Genel Sekreter,
Birleşmiş Milletler Teşkilatı'nın 60'ıncı dönem
genel kurul çalışmalarına katıldıktan sonra, New York'ta gazetecilere kısa bir açıklama yaptı ve soruları yanıtladı.
Annan, ''Ankara'da, hem başbakanla hem de dışişleri bakanıyla çok iyi görüşmelerim oldu. Oraya vardığım gün, parlamento
Lübnan'a asker göndermeyi onayladı. O yüzden, Türk
yetkililere
şaka yollu takılarak, bunun bana ve Lübnan'a verilen çok iyi bir
hediye olduğunu söyledim'' dedi.
Annan,
Türkiye'nin bin 100 asker göndermeyi kabul ettiğini belirterek, Türkiye'nin
Birleşmiş Milletler'e, konunun ayrıntılarını görüşmek üzere, çok yakında bir
heyet göndereceğini de açıkladı.
Ankara'daki hükümet yetkilileri de, asker sayısının yaklaşık bin olacağını söylemiş ancak kesin sayı bildirmemişti.
"SİLAHSIZLANDIRMA YOK"
Ortadoğu ziyareti kapsamında 6 eylülde Türkiye'ye gelen BM Genel Sekreteri
Kofi Annan,
Başbakan Recep
Tayyip Erdoğan ile biraraya gelmişti. Görüşmeden Türk askerinin Lübnan'da
Hizbullah'ı silahsızlandırmaya girmeyeceği kararı çıkmıştı.
Başbakanlık'taki ortak basın toplantısında Erdoğan, ''özellikle silahsızlandırmaya yönelik olarak tezkeremizde yer bulan ifadelerin, aynen paylaşıldığını görmek bizler için bir memnuniyet ifadesidir'' demişti.
Annan da, BM barış gücünün Lübnan'da Hizbullah'ın silahsızlandırılması için bulunmayacağını, silahsızlandırmanın sadece Lübnan'da uzlaşma sağlanmasıyla mümkün olacağına inandığını söylemişti.

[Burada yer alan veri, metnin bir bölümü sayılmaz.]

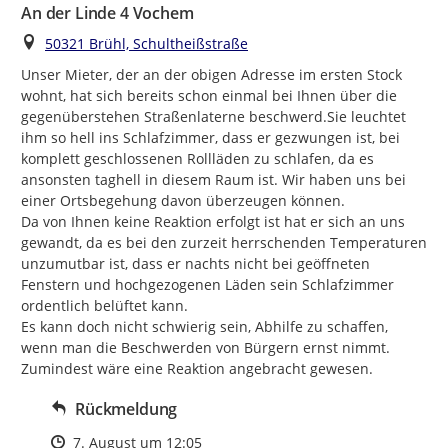
An der Linde 4 Vochem
Ort
50321 Brühl, Schultheißstraße
Unser Mieter, der an der obigen Adresse im ersten Stock 
wohnt, hat sich bereits schon einmal bei Ihnen über die 
gegenüberstehen Straßenlaterne beschwerd.Sie leuchtet 
ihm so hell ins Schlafzimmer, dass er gezwungen ist, bei 
komplett geschlossenen Rollläden zu schlafen, da es 
ansonsten taghell in diesem Raum ist. Wir haben uns bei 
einer Ortsbegehung davon überzeugen können.

Da von Ihnen keine Reaktion erfolgt ist hat er sich an uns 
gewandt, da es bei den zurzeit herrschenden Temperaturen 
unzumutbar ist, dass er nachts nicht bei geöffneten 
Fenstern und hochgezogenen Läden sein Schlafzimmer  
ordentlich belüftet kann.

Es kann doch nicht schwierig sein, Abhilfe zu schaffen, 
wenn man die Beschwerden von Bürgern ernst nimmt.

Zumindest wäre eine Reaktion angebracht gewesen.
Rückmeldung
Zeitpunkt des Erstellens
7. August um 12:05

Silahsızlandırmanın nasıl olacağına da değinen Annan, bunun için ulusal bir uzlaşı sağlanması gerektiğini bildirmişti.
"ŞARTLAR BELLİ"
Annan, Hizbullah'ın silahsızlandırılmasına ilişkin tartışmalar hakkında, "askerlere verilen yetki ve sorumluluk kesinlikle belirlenmiş durumda.
Barış gücü askerleri orada Hizbullah'ın silahsızlandırılması için bulunmayacaklar. Onların rolü Lübnan ordusu ve hükümeti ile ortak çalışmak ve bunu
ülke geneline yaymak olacak" demişti.
Annan, Lübnan'daki BM gücünün uluslararası bir güç olacağını ve buna Türkiye ve başka ülkelerin yanı sıra
Hindistan,
Malezya,
Gana,
Endonezya ve
Katar gibi ülkelerin de asker göndereceğini de söylemişti.

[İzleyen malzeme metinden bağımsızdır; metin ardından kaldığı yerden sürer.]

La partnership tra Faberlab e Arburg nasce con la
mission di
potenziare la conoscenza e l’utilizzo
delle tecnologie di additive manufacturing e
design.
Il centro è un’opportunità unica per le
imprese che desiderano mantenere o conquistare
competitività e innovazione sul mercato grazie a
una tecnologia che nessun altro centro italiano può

Genel Sekreter Annan, Türkiye'nin BM gücüne katılımı konusunda da, "Türkiye'nin gerek bölgedeki, gerekse 1701 sayılı kararın uygulanmasındaki rolü çok önemli. Türkiye bölgede önemli bir güç ve bütün taraflar da Türkiye'nin bu güce katılımından duyduğu memnuniyeti ifade ediyor" diye konuşmuştu.

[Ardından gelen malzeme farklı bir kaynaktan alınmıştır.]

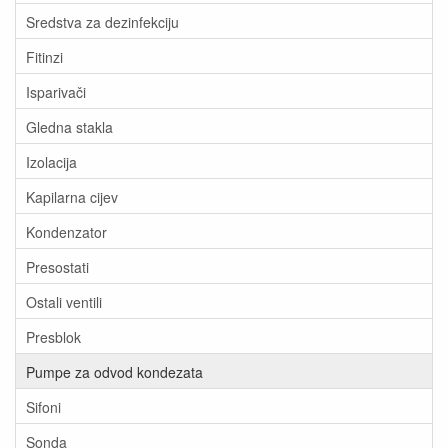
Sredstva za dezinfekciju
Fitinzi
Isparivači
Gledna stakla
Izolacija
Kapilarna cijev
Kondenzator
Presostati
Ostali ventili
Presblok
Pumpe za odvod kondezata
Sifoni
Sonda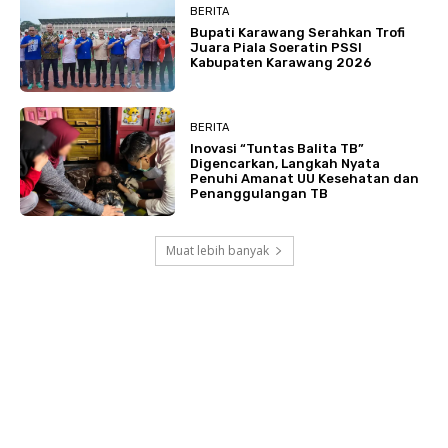
BERITA
Bupati Karawang Serahkan Trofi
Juara Piala Soeratin PSSI
Kabupaten Karawang 2026
BERITA
Inovasi “Tuntas Balita TB”
Digencarkan, Langkah Nyata
Penuhi Amanat UU Kesehatan dan
Penanggulangan TB
Muat lebih banyak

34 GÜN SONRA GELEN ATEŞKES
İsrail, 12 temmuzda iki askerinin Hizbullah militanları tarafından kaçırılmasının ardından Lübnan topraklarına girmiş, İsrail'in Lübnan saldırılarının 34'üncü gününde silahlar susmuştu.
Çoğu
sivil yaklaşık bin 100 Lübnanlı ve 114'ü asker 154 İsraillinin öldüğü saldırılar, 14 ağustos sabahı Birleşmiş Milletler'in
ateşkesi öngören kararının yürürlüğe girmesiyle durmuştu.